Sometimes this has been to noted effect: When Iranian President Mahmoud Ahmadinejad calls the Holocaust a "myth," he is doing so in large part on the authority of Mr. Irving (whom the Iranian government recently invited to speak). But often Mr. Irving's influence has been felt in ways that we are only dimly aware of.

Consider his first book, on the February 1945 Allied bombing of Dresden, in which he put the civilian death toll at between 100,000 and 250,000. That estimate--grossly exaggerated, as later scholarship would show--became widely accepted and helped spark a now popular perception that Germany was as much a victim of World War II as it was the instigator. Or take "Hitler's War," Mr. Irving's attempt to rescue the Fuehrer's reputation by casting Winston Churchill as the real warmonger. Mr. Irving's Hitler revisionism never caught on among serious scholars, but the Churchill revisionism did.

Here lies Mr. Irving's real cunning. For decades he successfully presented himself as a serious historian of admittedly outré views, when in fact he was the opposite: a propagandist posing as a scholar. His methods were "controversy" and the "challenging of taboos," typically catchphrases of the left that he adapted to his own purposes. This tactic was ultimately far more insidious--and effective--than his forays into Holocaust denial, calibrated as those often were. Had Mr. Irving only restrained himself slightly, the damage he might have done to our collective historical perceptions could have been incalculably greater.

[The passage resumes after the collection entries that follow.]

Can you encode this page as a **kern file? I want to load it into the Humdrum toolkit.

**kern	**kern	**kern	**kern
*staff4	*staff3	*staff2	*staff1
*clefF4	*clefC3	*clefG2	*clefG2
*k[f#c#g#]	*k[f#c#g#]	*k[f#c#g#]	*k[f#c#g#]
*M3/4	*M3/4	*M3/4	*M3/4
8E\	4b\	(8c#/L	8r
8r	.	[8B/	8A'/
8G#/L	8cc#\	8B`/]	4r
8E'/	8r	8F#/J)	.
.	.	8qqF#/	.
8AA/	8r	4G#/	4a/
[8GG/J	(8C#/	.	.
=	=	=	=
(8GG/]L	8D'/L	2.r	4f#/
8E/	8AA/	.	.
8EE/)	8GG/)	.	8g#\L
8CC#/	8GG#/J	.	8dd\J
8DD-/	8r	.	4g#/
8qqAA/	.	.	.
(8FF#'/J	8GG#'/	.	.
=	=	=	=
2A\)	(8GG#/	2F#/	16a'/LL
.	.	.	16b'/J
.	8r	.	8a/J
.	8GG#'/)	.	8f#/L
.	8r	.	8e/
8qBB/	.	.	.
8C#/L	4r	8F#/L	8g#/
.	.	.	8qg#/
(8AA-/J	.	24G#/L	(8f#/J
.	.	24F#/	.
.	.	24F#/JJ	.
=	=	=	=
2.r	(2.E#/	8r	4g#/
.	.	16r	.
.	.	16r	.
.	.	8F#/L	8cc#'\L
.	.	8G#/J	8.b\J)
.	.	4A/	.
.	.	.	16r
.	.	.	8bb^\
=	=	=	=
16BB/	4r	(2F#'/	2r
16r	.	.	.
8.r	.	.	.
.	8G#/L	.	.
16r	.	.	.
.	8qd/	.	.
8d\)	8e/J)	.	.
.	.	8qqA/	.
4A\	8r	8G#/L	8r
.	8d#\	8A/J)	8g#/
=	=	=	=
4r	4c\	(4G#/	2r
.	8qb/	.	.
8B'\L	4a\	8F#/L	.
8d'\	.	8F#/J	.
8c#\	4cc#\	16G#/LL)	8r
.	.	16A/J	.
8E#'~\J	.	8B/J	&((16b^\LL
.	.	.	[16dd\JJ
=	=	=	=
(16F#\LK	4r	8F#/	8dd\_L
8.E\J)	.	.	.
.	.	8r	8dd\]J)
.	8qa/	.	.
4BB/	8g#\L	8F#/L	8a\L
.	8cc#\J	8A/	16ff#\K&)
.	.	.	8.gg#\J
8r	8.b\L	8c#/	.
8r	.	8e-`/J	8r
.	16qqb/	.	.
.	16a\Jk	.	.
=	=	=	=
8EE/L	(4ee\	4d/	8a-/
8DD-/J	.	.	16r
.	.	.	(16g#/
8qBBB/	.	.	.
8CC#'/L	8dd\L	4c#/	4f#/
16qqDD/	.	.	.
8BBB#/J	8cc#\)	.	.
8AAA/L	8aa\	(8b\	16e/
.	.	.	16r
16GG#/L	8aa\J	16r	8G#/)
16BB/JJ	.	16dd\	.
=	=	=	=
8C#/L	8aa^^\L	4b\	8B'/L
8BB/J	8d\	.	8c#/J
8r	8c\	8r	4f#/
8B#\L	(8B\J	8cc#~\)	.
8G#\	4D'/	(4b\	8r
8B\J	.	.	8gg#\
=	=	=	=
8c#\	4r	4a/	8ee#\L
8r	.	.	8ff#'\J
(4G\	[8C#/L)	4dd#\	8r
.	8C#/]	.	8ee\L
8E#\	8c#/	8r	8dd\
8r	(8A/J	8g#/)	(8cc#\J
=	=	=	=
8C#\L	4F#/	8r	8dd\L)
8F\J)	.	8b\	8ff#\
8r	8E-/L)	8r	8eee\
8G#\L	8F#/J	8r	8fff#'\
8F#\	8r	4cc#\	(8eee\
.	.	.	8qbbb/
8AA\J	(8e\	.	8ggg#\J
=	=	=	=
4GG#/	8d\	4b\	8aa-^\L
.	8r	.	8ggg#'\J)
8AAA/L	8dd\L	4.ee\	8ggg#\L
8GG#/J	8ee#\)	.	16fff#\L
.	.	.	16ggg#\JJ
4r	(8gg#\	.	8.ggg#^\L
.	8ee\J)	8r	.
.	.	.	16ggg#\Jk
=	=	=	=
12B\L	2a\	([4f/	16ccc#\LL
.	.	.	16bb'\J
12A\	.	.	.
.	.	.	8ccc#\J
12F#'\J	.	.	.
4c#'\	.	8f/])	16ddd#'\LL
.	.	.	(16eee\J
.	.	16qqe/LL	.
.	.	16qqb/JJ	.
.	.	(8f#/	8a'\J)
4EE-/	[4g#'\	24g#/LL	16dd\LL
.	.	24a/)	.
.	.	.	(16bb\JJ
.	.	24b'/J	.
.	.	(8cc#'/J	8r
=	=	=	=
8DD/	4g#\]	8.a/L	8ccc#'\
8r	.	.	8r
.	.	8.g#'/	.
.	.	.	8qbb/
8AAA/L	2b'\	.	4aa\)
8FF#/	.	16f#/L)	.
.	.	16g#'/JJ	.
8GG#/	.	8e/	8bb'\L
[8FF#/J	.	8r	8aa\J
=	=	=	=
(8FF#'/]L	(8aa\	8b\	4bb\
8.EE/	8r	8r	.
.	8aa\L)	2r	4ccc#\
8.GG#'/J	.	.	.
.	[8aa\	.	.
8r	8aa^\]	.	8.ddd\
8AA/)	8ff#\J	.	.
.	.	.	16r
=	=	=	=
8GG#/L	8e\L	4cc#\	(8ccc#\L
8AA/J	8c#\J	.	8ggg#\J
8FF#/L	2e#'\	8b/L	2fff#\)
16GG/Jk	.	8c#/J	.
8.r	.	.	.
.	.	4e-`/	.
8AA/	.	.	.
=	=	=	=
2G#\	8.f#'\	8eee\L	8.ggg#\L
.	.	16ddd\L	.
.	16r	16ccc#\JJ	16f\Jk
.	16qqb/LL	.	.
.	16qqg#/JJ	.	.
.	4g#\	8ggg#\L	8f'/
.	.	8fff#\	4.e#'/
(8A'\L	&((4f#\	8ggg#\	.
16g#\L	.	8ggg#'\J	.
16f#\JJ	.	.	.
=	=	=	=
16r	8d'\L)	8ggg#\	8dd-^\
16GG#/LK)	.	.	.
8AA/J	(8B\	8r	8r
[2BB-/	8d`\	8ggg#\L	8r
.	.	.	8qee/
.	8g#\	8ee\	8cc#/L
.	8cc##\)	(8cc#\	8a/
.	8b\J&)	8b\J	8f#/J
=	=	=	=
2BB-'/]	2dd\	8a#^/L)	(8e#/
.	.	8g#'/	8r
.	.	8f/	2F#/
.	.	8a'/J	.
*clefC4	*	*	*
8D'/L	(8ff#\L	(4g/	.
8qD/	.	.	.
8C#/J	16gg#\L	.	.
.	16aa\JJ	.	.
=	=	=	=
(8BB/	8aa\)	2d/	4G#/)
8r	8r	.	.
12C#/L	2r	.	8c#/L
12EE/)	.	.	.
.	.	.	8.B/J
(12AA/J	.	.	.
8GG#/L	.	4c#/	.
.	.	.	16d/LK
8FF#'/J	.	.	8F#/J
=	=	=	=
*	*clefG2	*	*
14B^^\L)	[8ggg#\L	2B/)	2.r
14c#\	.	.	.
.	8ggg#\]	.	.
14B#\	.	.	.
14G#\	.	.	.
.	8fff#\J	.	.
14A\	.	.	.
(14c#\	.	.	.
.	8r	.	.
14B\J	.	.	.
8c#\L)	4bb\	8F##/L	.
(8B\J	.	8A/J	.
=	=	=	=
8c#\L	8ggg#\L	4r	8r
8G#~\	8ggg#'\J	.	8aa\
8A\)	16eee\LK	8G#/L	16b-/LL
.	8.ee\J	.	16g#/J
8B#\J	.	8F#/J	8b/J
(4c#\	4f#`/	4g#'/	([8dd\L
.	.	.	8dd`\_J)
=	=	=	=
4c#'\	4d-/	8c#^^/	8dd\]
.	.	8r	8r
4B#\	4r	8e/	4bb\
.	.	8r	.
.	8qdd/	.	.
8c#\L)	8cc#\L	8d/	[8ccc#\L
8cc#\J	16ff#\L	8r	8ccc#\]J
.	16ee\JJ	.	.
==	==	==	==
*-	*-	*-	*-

Fortunately, perhaps, anti-Semites almost inevitably out themselves: Their views flare like hives, often inadvertently and on inconvenient occasions. Ahead of the recent verdict, Mr. Irving had already been bankrupted, not only financially but reputationally, thanks to the efforts of Ms. Lipstadt and others. That's where he might have remained for the rest of his life had it not been for the ill-timed intervention of the Austrian police and judiciary. Now the rest of us have the unpleasant task of reminding ourselves of exactly who this man is--and extending a begrudging hand of rescue.